A man was walking on the beach one day and he found a bottle half buried in the sand. He decided to open it. Inside was a genie.

The genie said, "I will grant you three wishes and three wishes only."

The man thought about his first wish and decided, "I think I want one million dollars transferred to a Swiss bank account." POOF! There was the deposit slip.

Next he wished for a Ferrari automobile, red in color. POOF! There was the car in front of him.

He asked for his final wish, "I wish I was irresistible to women." POOF! He turned into a box of chocolates.



A brilliant young boy was applying for a job with the railways. The interviewer asked him: "Do you know how to use the equipment?"

"Yes," the boy replied.

"Then what would you do if you realized that two trains, one from this station and one from the next were going to crash because they were on the same track?"

The young applicant thought and replied, "I'd press the button to change the points without hesitation."

"What if the button was frozen and wouldn't work?"

"I'd run outside and pull the lever to change the points manually."

"And if the lever was broken?"

"I'd get on the phone to the next station and tell them to change the points," he replied.

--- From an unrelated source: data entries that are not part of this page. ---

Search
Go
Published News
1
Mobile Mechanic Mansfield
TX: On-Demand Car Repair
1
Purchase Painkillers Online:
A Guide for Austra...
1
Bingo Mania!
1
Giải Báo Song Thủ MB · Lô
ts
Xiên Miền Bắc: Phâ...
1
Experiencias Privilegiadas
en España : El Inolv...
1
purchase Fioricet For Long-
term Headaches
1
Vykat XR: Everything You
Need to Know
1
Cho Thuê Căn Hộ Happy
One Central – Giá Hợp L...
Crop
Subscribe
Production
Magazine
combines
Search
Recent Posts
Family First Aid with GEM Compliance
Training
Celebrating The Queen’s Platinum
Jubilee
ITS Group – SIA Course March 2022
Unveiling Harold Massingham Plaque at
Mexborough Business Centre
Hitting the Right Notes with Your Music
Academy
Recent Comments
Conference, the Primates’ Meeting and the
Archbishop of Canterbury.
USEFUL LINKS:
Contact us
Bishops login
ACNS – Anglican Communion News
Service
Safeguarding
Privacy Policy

And if the phone was broken and needed an electrician to fix it?"

The boy thought about that one. "I'd run into town and get my uncle."

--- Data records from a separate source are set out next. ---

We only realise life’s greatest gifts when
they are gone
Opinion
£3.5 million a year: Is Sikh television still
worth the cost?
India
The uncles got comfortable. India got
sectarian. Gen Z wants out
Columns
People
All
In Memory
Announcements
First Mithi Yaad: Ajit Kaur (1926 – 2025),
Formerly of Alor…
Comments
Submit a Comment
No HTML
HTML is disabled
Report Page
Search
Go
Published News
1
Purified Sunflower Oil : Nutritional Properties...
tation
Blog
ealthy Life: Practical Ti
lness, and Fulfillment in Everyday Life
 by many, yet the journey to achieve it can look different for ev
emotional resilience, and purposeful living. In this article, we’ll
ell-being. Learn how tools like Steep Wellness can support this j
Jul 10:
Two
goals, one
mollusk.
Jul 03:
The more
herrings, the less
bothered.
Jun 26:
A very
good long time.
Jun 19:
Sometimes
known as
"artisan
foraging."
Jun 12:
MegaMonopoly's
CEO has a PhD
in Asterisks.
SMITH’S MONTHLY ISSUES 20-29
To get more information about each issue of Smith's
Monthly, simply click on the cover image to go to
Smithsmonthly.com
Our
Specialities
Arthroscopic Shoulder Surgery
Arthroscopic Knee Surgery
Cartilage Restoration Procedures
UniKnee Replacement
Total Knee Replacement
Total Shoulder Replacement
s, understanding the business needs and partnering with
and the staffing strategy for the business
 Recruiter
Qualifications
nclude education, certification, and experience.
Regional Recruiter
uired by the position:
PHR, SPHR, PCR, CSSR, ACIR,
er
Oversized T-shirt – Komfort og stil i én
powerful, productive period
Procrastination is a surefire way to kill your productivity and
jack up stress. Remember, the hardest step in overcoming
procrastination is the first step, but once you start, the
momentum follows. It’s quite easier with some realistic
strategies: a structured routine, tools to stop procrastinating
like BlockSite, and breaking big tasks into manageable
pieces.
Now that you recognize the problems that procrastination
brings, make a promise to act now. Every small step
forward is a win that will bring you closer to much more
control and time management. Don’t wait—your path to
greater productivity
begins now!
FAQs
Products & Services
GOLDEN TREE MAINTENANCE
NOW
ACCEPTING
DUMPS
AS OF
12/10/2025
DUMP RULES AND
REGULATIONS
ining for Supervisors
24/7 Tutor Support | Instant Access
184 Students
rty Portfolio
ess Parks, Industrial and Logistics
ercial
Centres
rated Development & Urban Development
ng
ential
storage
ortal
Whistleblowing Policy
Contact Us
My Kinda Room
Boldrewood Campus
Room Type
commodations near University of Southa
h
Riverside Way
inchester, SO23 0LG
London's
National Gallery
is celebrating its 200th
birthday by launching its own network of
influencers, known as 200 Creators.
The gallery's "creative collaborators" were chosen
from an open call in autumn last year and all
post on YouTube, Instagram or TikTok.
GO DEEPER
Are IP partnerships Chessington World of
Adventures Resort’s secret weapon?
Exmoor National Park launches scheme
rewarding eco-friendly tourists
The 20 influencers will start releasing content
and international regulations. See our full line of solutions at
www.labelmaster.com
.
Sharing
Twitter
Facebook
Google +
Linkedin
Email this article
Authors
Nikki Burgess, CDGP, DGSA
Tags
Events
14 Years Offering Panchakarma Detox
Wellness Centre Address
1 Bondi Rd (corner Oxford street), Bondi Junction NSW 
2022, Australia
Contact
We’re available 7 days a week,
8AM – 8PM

"Is your uncle an electrician?"

"No, but he's never seen a train crash before!"



Peter was telling a friend that he had just lost his job.

"Why did the foreman fire you?" the friend asked in surprise.

"Oh," Peter said, "you know how foremen are. They stand around with their hands in their pockets watching everybody else work."

"We all know that," replied his friend. "But why did he let you go?"

"Jealousy," answered Pete. "All the other workers thought I was the foreman."



Four people are in an airplane - the pilot, the smartest man in the world, the richest man in the world and a punk teenager.

The airplane experiences some difficulties, and the pilot informs the three passengers that the plane is going to crash, and there are only three parachutes on the plane.

The richest man in the world takes one, because he says that his lawyers will sue everyone else on the plane if he doesn't survive. The smartest man in the world takes a parachute, because he thinks that the world would be a worse place without him.

The pilot says to the punk, "There's only one parachute left, I'll fight you for it."

"That won't be necessary," said the punk, "The smartest man in the world took my backpack."